Level Two Support Service: Level Two support is a technical support service (as further defined below) to address complex issues or program errors that cannot be resolved by Level One support. Level Two support is available to all Partners for all Authorized Products and Services. Poynt will provide email and chat support in English to Partner. Refer to the tables below for more details regarding severity levels and response times.
Level Two Severity Levels
Poynt will assign a severity level to each reported issue in accordance with the following criteria.
Level Two Expectation and Response Times
Poynt shall use commercially reasonable efforts to meet the following target response times. Such target response times reflect elapsed time from initial notification to Poynt of support requests.
Obligations of Partner
Partner shall provide Poynt with contact information for its technical staff member(s) who are authorized to contact Poynt for Level Two support. Partner and Poynt agree and acknowledge that the Level One support to be provided by Partner shall endeavor to screen out all problems that have causes other than the Authorized Products and Services. The Partner agrees to execute any first level triage in relation to Authorized Product prescribed by Poynt and within the capacity of its abilities. The Partner shall provide Poynt with support contacts and any other authorized alternates who may contact Poynt support. Only technically qualified personnel may contact Poynt support. Partner support staff will attend at least one training webinar a quarter to learn about new features, troubleshooting steps and other topics.
Exclusions
Poynt shall have no obligation to provide support for service problems caused by (i) Partner's or a customer's negligence, abuse or misapplication, (ii) use of services other than as specified herein; (iii) causes beyond the control of Poynt; or (iv) any terminal communication software installed on any hardware that is not supported by Poynt.
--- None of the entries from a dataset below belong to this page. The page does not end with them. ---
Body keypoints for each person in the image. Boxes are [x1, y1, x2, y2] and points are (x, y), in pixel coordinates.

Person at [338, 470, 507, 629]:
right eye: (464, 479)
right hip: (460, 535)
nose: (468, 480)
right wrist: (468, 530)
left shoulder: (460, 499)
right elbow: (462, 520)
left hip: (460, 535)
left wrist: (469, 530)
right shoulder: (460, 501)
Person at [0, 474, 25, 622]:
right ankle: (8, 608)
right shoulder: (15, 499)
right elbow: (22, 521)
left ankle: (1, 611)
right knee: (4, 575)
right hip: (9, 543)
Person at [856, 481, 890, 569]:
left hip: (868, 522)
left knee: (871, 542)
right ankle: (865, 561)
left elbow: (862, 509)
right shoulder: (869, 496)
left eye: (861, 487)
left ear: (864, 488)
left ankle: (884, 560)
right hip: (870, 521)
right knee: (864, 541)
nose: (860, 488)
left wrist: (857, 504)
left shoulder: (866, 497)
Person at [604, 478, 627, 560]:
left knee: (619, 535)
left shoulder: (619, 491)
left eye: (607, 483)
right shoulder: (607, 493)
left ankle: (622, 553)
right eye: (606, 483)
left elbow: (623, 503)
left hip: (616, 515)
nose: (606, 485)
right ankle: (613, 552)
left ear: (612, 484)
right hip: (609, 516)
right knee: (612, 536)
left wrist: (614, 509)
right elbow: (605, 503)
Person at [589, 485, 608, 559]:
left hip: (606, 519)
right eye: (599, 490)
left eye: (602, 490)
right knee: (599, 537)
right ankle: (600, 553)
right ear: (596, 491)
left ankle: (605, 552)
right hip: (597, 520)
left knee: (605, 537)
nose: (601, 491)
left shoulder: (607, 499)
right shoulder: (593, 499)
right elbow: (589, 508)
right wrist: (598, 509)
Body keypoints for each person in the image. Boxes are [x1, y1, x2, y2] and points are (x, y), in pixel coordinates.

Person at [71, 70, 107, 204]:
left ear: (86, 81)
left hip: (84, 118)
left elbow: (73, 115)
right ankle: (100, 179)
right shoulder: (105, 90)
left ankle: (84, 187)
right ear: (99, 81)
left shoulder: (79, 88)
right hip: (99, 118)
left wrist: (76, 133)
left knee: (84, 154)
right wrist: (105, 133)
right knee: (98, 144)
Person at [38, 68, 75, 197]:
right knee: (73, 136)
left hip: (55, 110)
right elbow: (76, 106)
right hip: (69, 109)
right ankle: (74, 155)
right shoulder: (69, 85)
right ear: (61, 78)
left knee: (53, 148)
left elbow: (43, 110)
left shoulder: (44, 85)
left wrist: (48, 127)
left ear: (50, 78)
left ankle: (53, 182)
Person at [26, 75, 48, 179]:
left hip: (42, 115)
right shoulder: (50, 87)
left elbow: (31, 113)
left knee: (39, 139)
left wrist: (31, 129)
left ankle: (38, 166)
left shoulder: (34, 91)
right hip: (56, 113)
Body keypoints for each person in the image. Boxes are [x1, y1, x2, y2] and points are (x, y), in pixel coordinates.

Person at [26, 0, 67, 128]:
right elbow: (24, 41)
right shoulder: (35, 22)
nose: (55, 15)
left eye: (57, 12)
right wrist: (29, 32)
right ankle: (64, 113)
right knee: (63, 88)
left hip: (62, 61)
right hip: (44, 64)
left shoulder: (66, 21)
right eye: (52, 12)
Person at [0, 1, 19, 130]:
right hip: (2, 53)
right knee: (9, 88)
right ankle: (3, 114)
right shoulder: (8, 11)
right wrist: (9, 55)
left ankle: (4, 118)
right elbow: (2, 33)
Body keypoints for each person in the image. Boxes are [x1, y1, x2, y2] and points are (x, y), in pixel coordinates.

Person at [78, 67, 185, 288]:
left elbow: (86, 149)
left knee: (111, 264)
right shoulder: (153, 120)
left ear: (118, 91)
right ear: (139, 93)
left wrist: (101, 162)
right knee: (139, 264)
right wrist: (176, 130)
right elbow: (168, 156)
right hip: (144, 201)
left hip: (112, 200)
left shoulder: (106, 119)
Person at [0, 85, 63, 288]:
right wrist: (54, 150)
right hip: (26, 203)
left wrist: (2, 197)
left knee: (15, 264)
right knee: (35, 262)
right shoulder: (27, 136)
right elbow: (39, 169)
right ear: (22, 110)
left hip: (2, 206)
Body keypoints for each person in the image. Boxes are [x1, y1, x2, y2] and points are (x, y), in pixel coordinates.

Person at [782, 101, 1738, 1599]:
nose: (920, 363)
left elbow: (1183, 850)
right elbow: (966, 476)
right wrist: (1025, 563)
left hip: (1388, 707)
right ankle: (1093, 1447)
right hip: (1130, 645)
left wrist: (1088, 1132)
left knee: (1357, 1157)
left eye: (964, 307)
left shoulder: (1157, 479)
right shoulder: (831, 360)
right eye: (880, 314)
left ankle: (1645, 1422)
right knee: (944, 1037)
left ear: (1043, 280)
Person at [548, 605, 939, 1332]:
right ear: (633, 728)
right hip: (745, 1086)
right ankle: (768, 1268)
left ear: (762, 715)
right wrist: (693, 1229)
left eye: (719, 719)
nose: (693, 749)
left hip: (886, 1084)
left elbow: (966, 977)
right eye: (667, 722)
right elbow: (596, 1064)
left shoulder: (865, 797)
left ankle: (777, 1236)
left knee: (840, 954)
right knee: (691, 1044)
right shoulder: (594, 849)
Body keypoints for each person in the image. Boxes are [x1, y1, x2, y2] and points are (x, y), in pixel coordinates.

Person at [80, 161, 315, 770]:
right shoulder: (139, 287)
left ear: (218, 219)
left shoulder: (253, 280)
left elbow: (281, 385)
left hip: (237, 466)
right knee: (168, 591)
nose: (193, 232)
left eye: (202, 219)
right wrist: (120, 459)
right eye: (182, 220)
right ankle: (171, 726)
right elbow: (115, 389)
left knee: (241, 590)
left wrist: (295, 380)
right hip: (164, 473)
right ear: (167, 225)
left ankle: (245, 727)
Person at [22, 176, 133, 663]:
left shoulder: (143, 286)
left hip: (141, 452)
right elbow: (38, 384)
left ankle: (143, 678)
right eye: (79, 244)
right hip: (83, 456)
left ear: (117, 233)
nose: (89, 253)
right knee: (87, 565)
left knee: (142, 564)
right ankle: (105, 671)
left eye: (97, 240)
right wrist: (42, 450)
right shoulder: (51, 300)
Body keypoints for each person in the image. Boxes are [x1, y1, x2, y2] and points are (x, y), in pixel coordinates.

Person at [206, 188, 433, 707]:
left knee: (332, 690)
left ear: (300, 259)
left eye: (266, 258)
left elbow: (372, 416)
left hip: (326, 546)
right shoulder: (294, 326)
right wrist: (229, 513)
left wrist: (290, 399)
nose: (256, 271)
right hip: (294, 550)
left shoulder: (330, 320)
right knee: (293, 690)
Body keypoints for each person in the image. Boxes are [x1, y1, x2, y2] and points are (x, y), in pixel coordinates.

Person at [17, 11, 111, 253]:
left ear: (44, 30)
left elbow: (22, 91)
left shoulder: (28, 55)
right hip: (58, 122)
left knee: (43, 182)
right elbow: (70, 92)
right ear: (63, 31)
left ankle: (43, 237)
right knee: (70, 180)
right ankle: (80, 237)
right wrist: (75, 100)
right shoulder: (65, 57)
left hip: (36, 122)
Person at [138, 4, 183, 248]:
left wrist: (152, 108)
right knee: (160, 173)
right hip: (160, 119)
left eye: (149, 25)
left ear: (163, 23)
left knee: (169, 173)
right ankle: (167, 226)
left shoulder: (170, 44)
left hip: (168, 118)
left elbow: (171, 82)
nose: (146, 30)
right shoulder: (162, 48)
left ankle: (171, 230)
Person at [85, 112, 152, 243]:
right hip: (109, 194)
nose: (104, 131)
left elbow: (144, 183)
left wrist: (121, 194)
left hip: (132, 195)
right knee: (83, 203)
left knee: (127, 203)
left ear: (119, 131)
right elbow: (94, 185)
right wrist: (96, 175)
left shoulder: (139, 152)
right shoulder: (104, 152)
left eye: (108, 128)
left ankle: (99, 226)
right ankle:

Poynt is not responsible for providing any support for third party applications or Partner developed applications.
EXHIBIT D: Poynt App Marketplace
1.1. App Center & Poynt App Center Apps. Poynt shall make available the App Center and App Center Apps to Partner and the Merchants pursuant to the terms set forth herein. A copy of Poynt’s App Center
principles can be found at https://poynt.github.io/developer-docs/appStore/app-ecosystem.html
1.2. Terms of Use. The access and use of App Center and App Center Apps by Partner and the Merchants shall be subject to the terms of use, an example of which can be found at https://poynt.com/terms-of-
use/(“Terms of Use”).
1.3. Unsafe, Inappropriate or Abusive Applications. Partner may request Poynt, at any time, to remove any App Center Apps that may be deemed by Partner to be abusive, in violation of Law or displaying
objectionable content.
EXHIBIT E: Poynt Capital Distribution Program
2.1 MCA (Merchant Cash Advance) Revenue Share. Poynt Capital will provide the Partner with a revenue share of 1.6% of the Merchant Cash Advance. The Portion of the Revenue Share will be paid based on the percentage of the MCA repayment made at the time the referral fee is due.
For example, if Poynt Capital funds and MCA for $20,000, the Partner will have the opportunity to earn a total of $320 (1.6% x $20,000) in revenue share. If 50% of the MCA has been paid by the merchant, Poynt Capital will pay 50% of the revenue share or $160.